La position de John McCumber est tout autre. Dans son ouvrage paru en
2001, intitulé Time in the Ditch (Le temps dans le fossé : la philosophie américaine à
l’ère du McCarthisme), McCumber suggère qu’une majorité de philosophes
analytiques continuent, aux États-Unis du moins, à adhérer à la même conception
de base sur ce qu’est leur entreprise philosophique, que dans les années
cinquante, à l’époque où elle commençait à y prévaloir. Tout comme Marcuse,
bien que pour des raisons sensiblement différentes, McCumber considère cette
conception comme inadéquate. Marcuse reprochait la philosophie analytique de
ne pas être suffisamment critique en ce qu’elle avait abandonné une vision ou
construction dialectique – et de fait bi-dimensionnelle -- de la relation entre raison
et réalité. C’est en fait d’une manière autre que McCumber qualifie la philosophie
analytique d’uni-dimensionnelle, à savoir que son engagement exclusif en faveur
de la vérité la porte à privilégier tacitement le présent sur le passé et le futur.
Pour corriger ce qu’il considère comme un manquement, McCumber prône
une philosophie pluri-dimensionnelle, qui puisse rendre pleinement compte des
différents types d’engagements discursifs que nous effectuons lorsque nous nous
orientons dans le passé, le présent et le futur.

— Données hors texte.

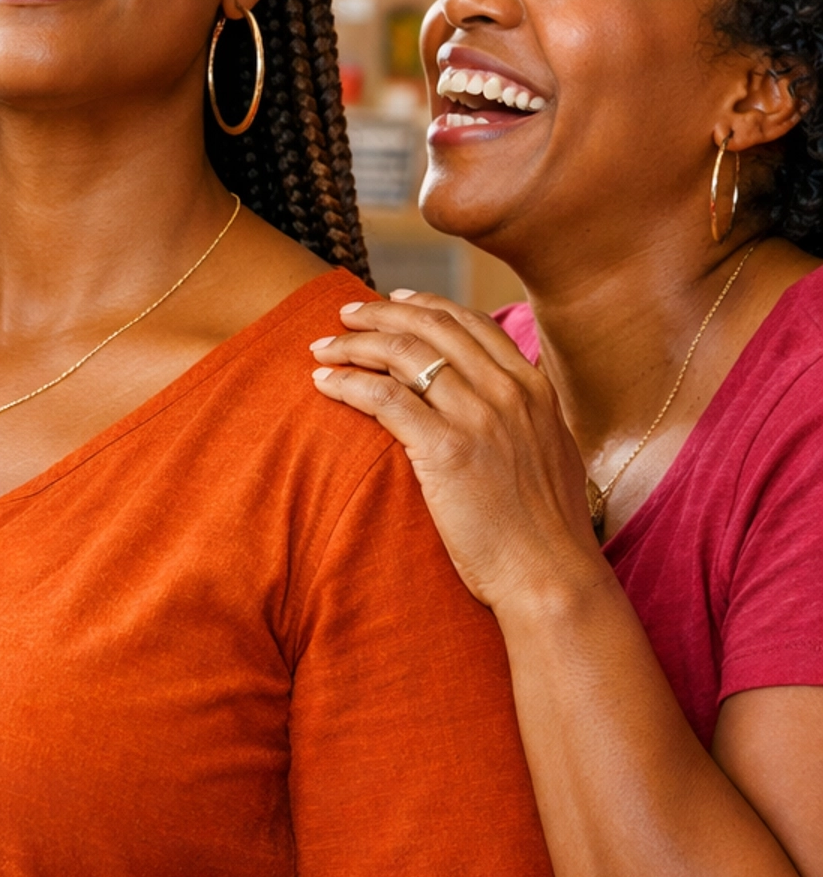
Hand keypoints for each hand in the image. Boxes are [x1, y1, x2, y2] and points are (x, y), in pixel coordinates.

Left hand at [309, 289, 604, 615]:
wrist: (552, 577)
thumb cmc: (546, 532)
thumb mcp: (551, 455)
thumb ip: (526, 421)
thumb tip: (504, 409)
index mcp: (534, 388)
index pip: (471, 324)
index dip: (427, 305)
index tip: (395, 300)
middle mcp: (508, 392)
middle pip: (432, 327)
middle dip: (381, 313)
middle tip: (346, 314)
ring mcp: (478, 417)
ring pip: (403, 353)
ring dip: (355, 343)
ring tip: (324, 348)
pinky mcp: (446, 450)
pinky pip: (383, 398)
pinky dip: (348, 383)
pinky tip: (324, 383)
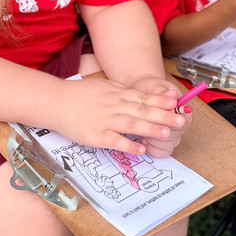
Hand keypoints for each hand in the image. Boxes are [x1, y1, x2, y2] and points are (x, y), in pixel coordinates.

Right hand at [48, 76, 179, 155]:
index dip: (160, 100)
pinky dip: (129, 145)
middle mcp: (114, 105)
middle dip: (163, 115)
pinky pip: (116, 141)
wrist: (55, 101)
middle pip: (142, 110)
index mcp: (116, 93)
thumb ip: (118, 89)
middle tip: (180, 120)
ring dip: (151, 128)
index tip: (176, 102)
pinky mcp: (96, 135)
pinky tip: (141, 149)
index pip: (143, 97)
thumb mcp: (101, 85)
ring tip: (166, 133)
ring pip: (132, 124)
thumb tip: (133, 93)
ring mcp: (105, 120)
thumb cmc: (77, 94)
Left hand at [132, 75, 189, 157]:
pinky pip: (161, 153)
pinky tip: (144, 139)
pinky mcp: (164, 144)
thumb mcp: (155, 86)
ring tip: (143, 131)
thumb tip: (172, 95)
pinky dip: (152, 148)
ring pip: (167, 146)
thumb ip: (162, 92)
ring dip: (153, 141)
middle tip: (145, 125)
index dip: (168, 122)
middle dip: (157, 132)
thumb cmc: (150, 89)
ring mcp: (173, 137)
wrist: (141, 93)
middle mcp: (181, 126)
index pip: (181, 121)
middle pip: (174, 136)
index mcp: (183, 111)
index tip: (155, 118)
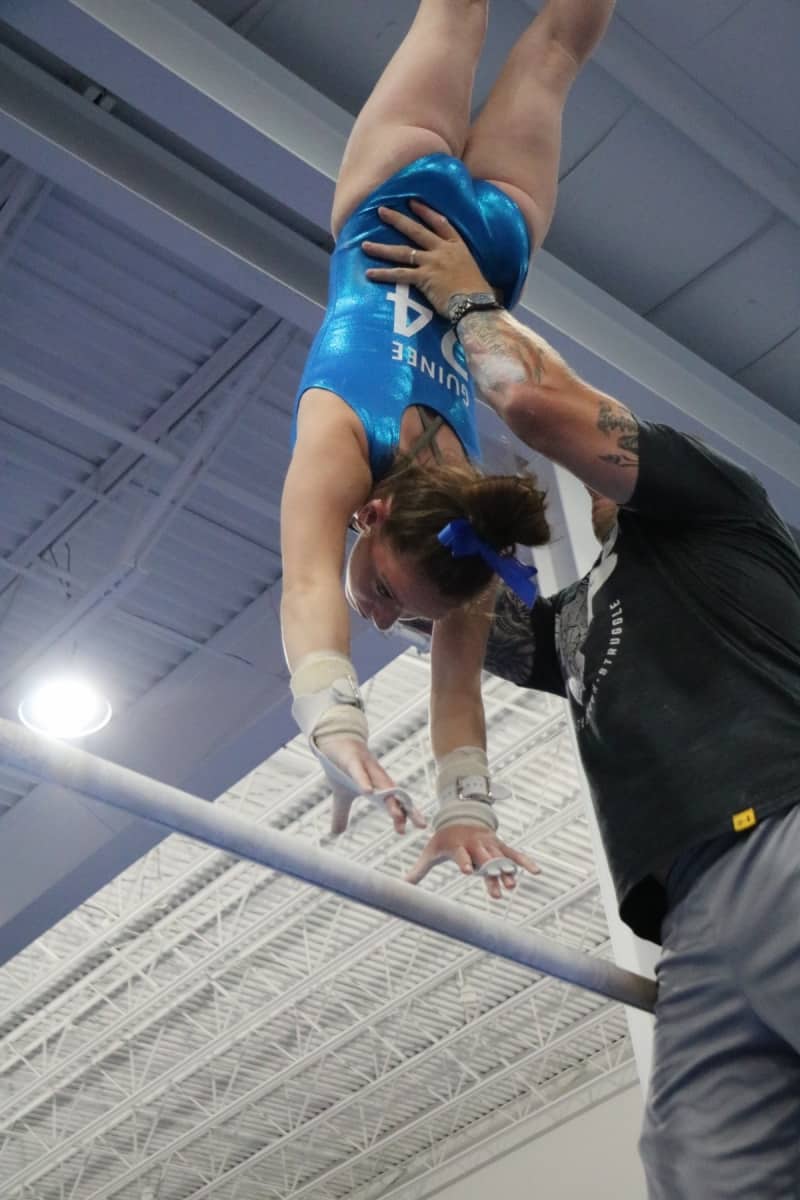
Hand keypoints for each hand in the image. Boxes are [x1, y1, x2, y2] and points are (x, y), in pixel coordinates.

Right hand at [315, 733, 427, 835]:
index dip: (406, 815)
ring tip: (397, 816)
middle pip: (395, 796)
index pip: (396, 803)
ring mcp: (366, 768)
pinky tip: (368, 792)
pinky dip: (364, 781)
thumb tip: (335, 833)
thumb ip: (341, 814)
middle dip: (407, 811)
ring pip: (381, 785)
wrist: (336, 740)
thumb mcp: (340, 795)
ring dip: (390, 800)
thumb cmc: (343, 768)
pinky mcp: (353, 761)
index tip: (416, 828)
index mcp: (377, 787)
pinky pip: (359, 771)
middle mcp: (377, 778)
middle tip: (421, 825)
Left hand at [363, 200, 494, 318]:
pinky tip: (369, 273)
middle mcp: (442, 250)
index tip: (412, 202)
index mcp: (457, 246)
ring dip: (382, 248)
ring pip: (402, 252)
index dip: (425, 211)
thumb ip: (461, 266)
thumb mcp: (473, 270)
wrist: (476, 303)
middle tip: (381, 210)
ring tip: (365, 245)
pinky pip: (399, 275)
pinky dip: (383, 274)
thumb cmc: (478, 292)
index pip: (440, 223)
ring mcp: (431, 263)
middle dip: (397, 219)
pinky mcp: (423, 278)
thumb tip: (461, 272)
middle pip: (416, 231)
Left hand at [406, 825, 539, 899]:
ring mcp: (489, 844)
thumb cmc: (443, 839)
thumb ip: (419, 869)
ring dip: (507, 871)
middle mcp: (475, 844)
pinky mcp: (499, 845)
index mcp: (458, 845)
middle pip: (484, 860)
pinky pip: (514, 853)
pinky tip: (536, 872)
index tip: (467, 872)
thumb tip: (401, 885)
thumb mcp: (431, 852)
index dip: (464, 862)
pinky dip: (525, 861)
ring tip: (514, 885)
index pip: (461, 855)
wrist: (460, 815)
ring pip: (500, 858)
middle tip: (500, 888)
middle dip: (492, 872)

Pour ma part, je propose dans cet essai une voie médiane entre les vues de
Marcuse et celles de McCumber en ce qui a trait à la philosophie unidimensionnelle. Selon ma perspective, c’est dans la mesure où elle se coupe de la
contestation métaphilosophique qu’une pratique philosophique peut être dite unidimensionnelle. Kant, par l’instauration d’une paix philosophique perpétuelle,
aspirait à écarter pareille contestation. Cependant, est apparu à la suite de Kant
un nouveau conflit métaphilosophique qui a pris la forme d’une méta-antinomie
portant sur la nature des antinomies mêmes. Je suggère que la distinction entre
les philosophies analytique et continentale plonge précisément ses racines dans
cette méta-antinomie – ou, ce qui revient au même, dans ce différend sur la
nature des arguments philosophiques.
En revenant à la Critique du Jugement de Kant, nous commençons à
envisager plus clairement la différence, au niveau de leur structure même, entre les
arguments « analytiques » et ceux des « continentaux ». Mon approche diffère
donc de celle de McCumber, lequel s’est efforcé d’incorporer les modes
d’argumentation analytiques et continentaux à ce qu’on pourrait appeler un
paradigme de la « raison situante ». Tandis que l’approche de McCumber
représente en effet un nouvel effort en vue de l’instauration d’une paix
perpétuelle, la mienne soutient qu’il n’est pas d’échappée possible à ce que Kant
identifiait comme l’état de nature philosophique.